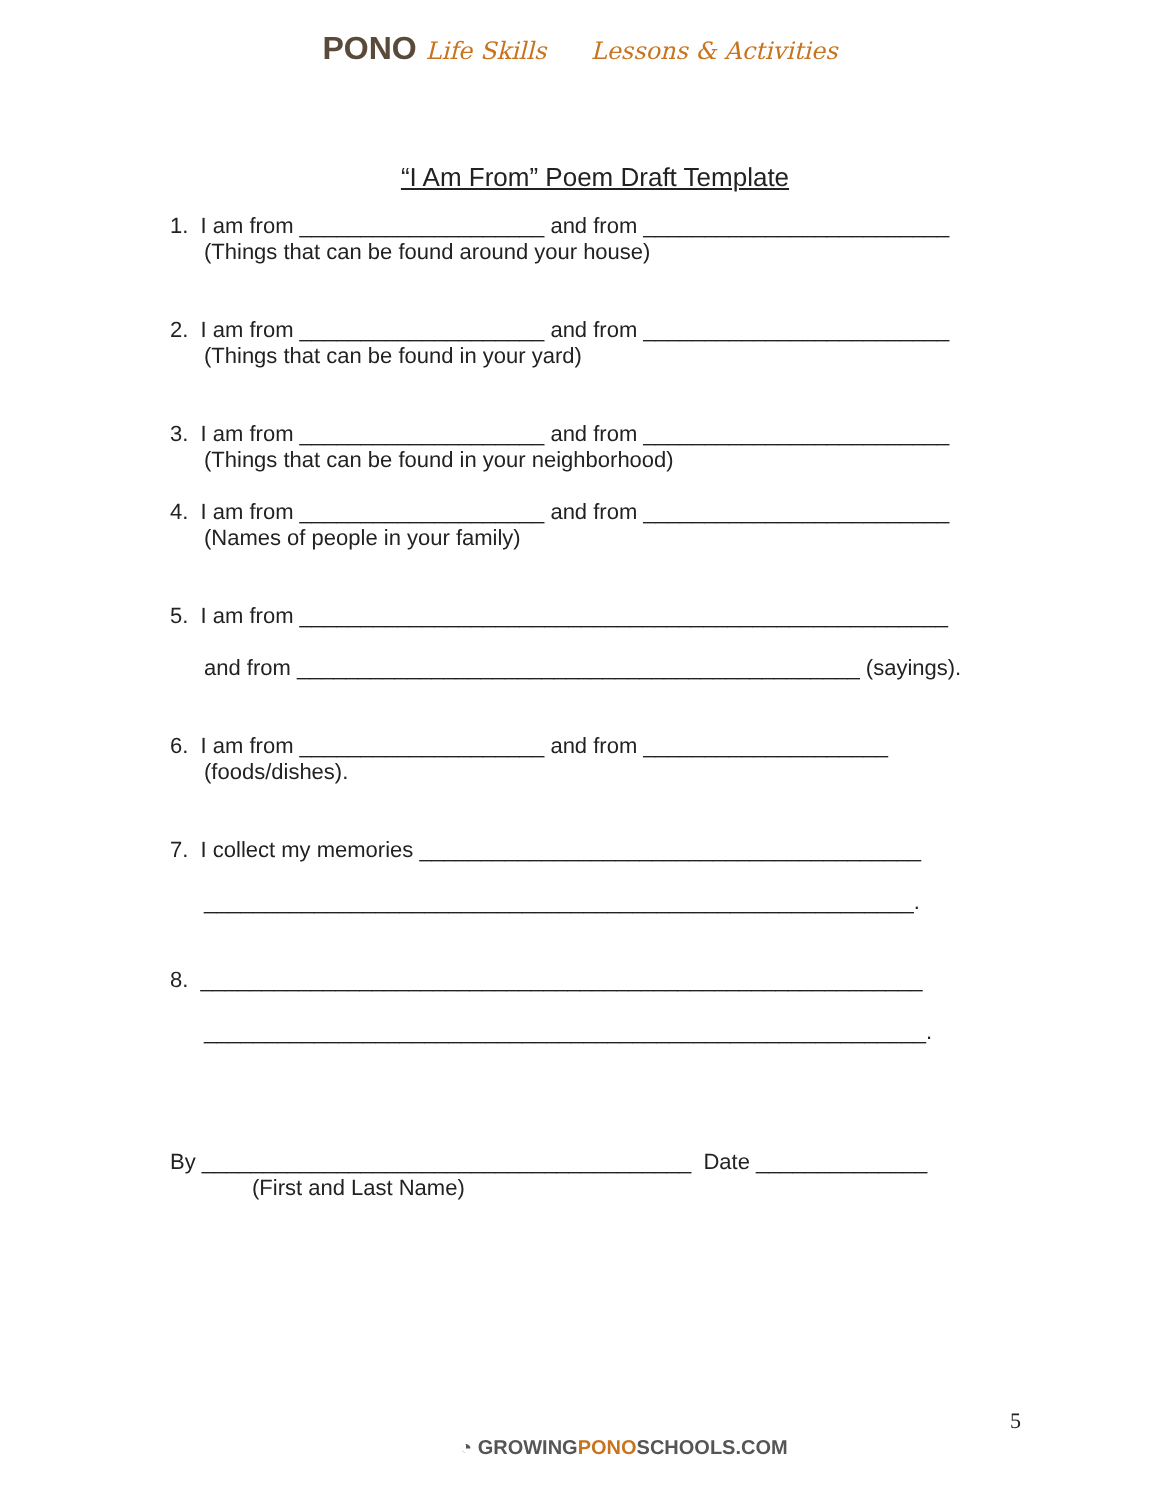PONO Life Skills Lessons & Activities
“I Am From” Poem Draft Template
1. I am from ____________________ and from _________________________
(Things that can be found around your house)
2. I am from ____________________ and from _________________________
(Things that can be found in your yard)
3. I am from ____________________ and from _________________________
(Things that can be found in your neighborhood)
4. I am from ____________________ and from _________________________
(Names of people in your family)
5. I am from _____________________________________________________
and from ______________________________________________ (sayings).
6. I am from ____________________ and from ____________________
(foods/dishes).
7. I collect my memories _________________________________________
__________________________________________________________.
8. ___________________________________________________________
___________________________________________________________.
By ________________________________________ Date ______________
(First and Last Name)
5
◔ GROWINGPONOSCHOOLS.COM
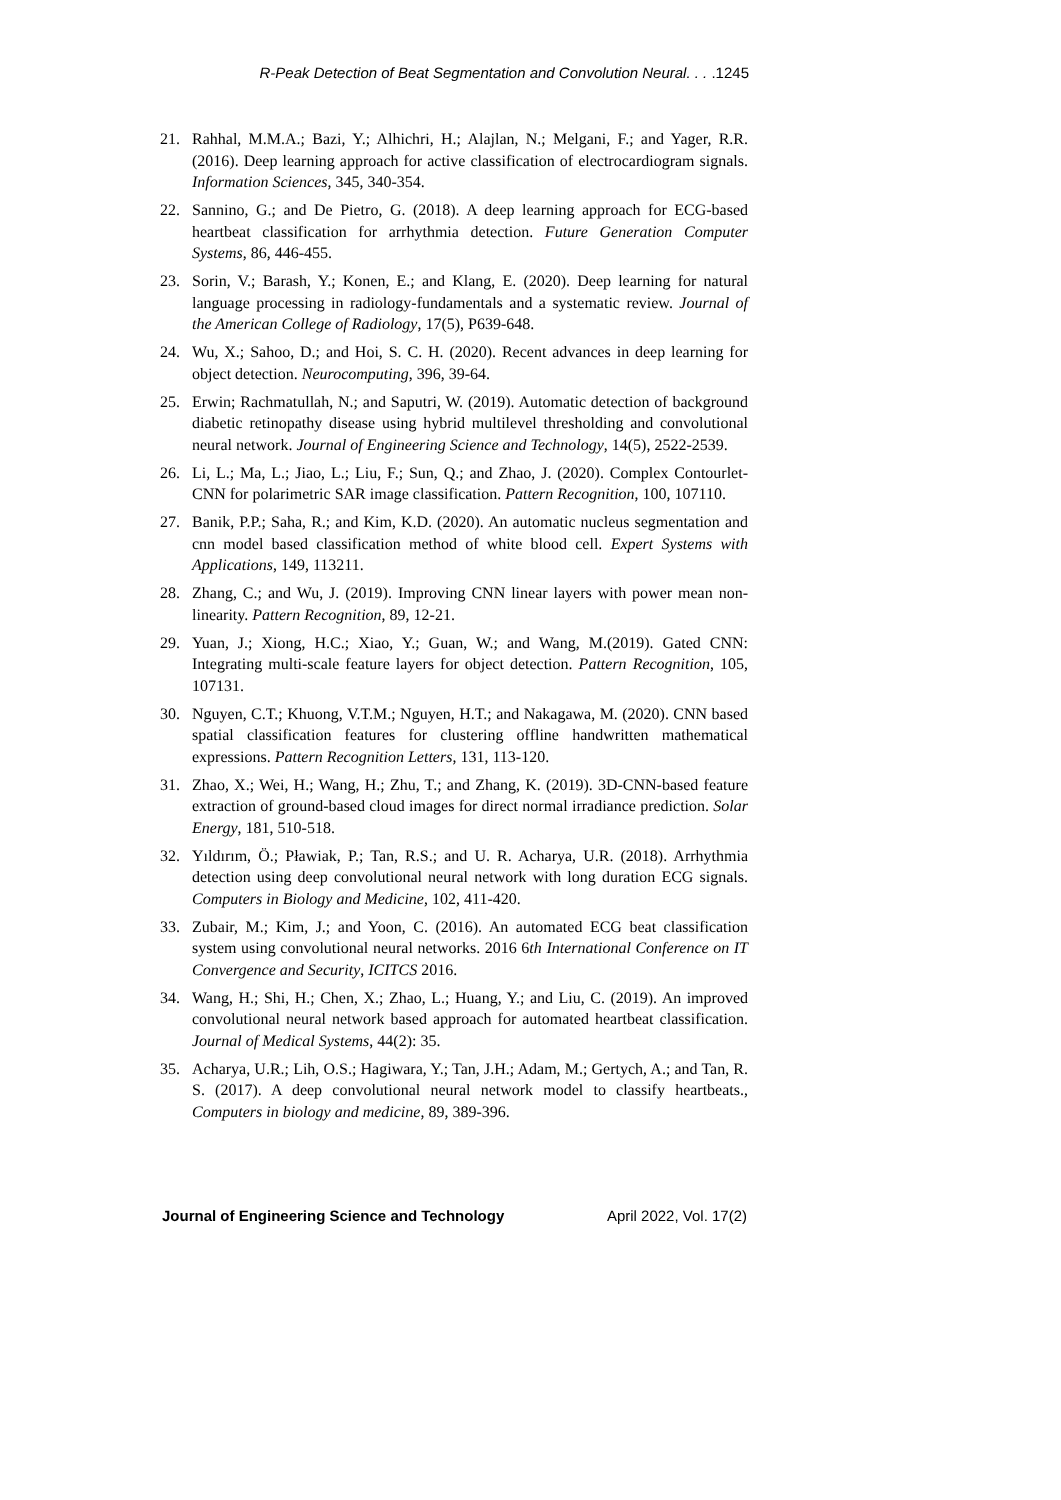R-Peak Detection of Beat Segmentation and Convolution Neural. . . .1245
21. Rahhal, M.M.A.; Bazi, Y.; Alhichri, H.; Alajlan, N.; Melgani, F.; and Yager, R.R. (2016). Deep learning approach for active classification of electrocardiogram signals. Information Sciences, 345, 340-354.
22. Sannino, G.; and De Pietro, G. (2018). A deep learning approach for ECG-based heartbeat classification for arrhythmia detection. Future Generation Computer Systems, 86, 446-455.
23. Sorin, V.; Barash, Y.; Konen, E.; and Klang, E. (2020). Deep learning for natural language processing in radiology-fundamentals and a systematic review. Journal of the American College of Radiology, 17(5), P639-648.
24. Wu, X.; Sahoo, D.; and Hoi, S. C. H. (2020). Recent advances in deep learning for object detection. Neurocomputing, 396, 39-64.
25. Erwin; Rachmatullah, N.; and Saputri, W. (2019). Automatic detection of background diabetic retinopathy disease using hybrid multilevel thresholding and convolutional neural network. Journal of Engineering Science and Technology, 14(5), 2522-2539.
26. Li, L.; Ma, L.; Jiao, L.; Liu, F.; Sun, Q.; and Zhao, J. (2020). Complex Contourlet-CNN for polarimetric SAR image classification. Pattern Recognition, 100, 107110.
27. Banik, P.P.; Saha, R.; and Kim, K.D. (2020). An automatic nucleus segmentation and cnn model based classification method of white blood cell. Expert Systems with Applications, 149, 113211.
28. Zhang, C.; and Wu, J. (2019). Improving CNN linear layers with power mean non-linearity. Pattern Recognition, 89, 12-21.
29. Yuan, J.; Xiong, H.C.; Xiao, Y.; Guan, W.; and Wang, M.(2019). Gated CNN: Integrating multi-scale feature layers for object detection. Pattern Recognition, 105, 107131.
30. Nguyen, C.T.; Khuong, V.T.M.; Nguyen, H.T.; and Nakagawa, M. (2020). CNN based spatial classification features for clustering offline handwritten mathematical expressions. Pattern Recognition Letters, 131, 113-120.
31. Zhao, X.; Wei, H.; Wang, H.; Zhu, T.; and Zhang, K. (2019). 3D-CNN-based feature extraction of ground-based cloud images for direct normal irradiance prediction. Solar Energy, 181, 510-518.
32. Yıldırım, Ö.; Pławiak, P.; Tan, R.S.; and U. R. Acharya, U.R. (2018). Arrhythmia detection using deep convolutional neural network with long duration ECG signals. Computers in Biology and Medicine, 102, 411-420.
33. Zubair, M.; Kim, J.; and Yoon, C. (2016). An automated ECG beat classification system using convolutional neural networks. 2016 6th International Conference on IT Convergence and Security, ICITCS 2016.
34. Wang, H.; Shi, H.; Chen, X.; Zhao, L.; Huang, Y.; and Liu, C. (2019). An improved convolutional neural network based approach for automated heartbeat classification. Journal of Medical Systems, 44(2): 35.
35. Acharya, U.R.; Lih, O.S.; Hagiwara, Y.; Tan, J.H.; Adam, M.; Gertych, A.; and Tan, R. S. (2017). A deep convolutional neural network model to classify heartbeats., Computers in biology and medicine, 89, 389-396.
Journal of Engineering Science and Technology April 2022, Vol. 17(2)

┄┄┄┄┄┄┄┄┄┄┄┄┄┄┄┄┄┄┄┄

Task details: From the data, collect all lines where the string "automated" appears.

Expected output:
33. Zubair, M.; Kim, J.; and Yoon, C. (2016). An automated ECG beat classification system using convolutional neural networks. 2016 6th International Conference on IT Convergence and Security, ICITCS 2016.
34. Wang, H.; Shi, H.; Chen, X.; Zhao, L.; Huang, Y.; and Liu, C. (2019). An improved convolutional neural network based approach for automated heartbeat classification. Journal of Medical Systems, 44(2): 35.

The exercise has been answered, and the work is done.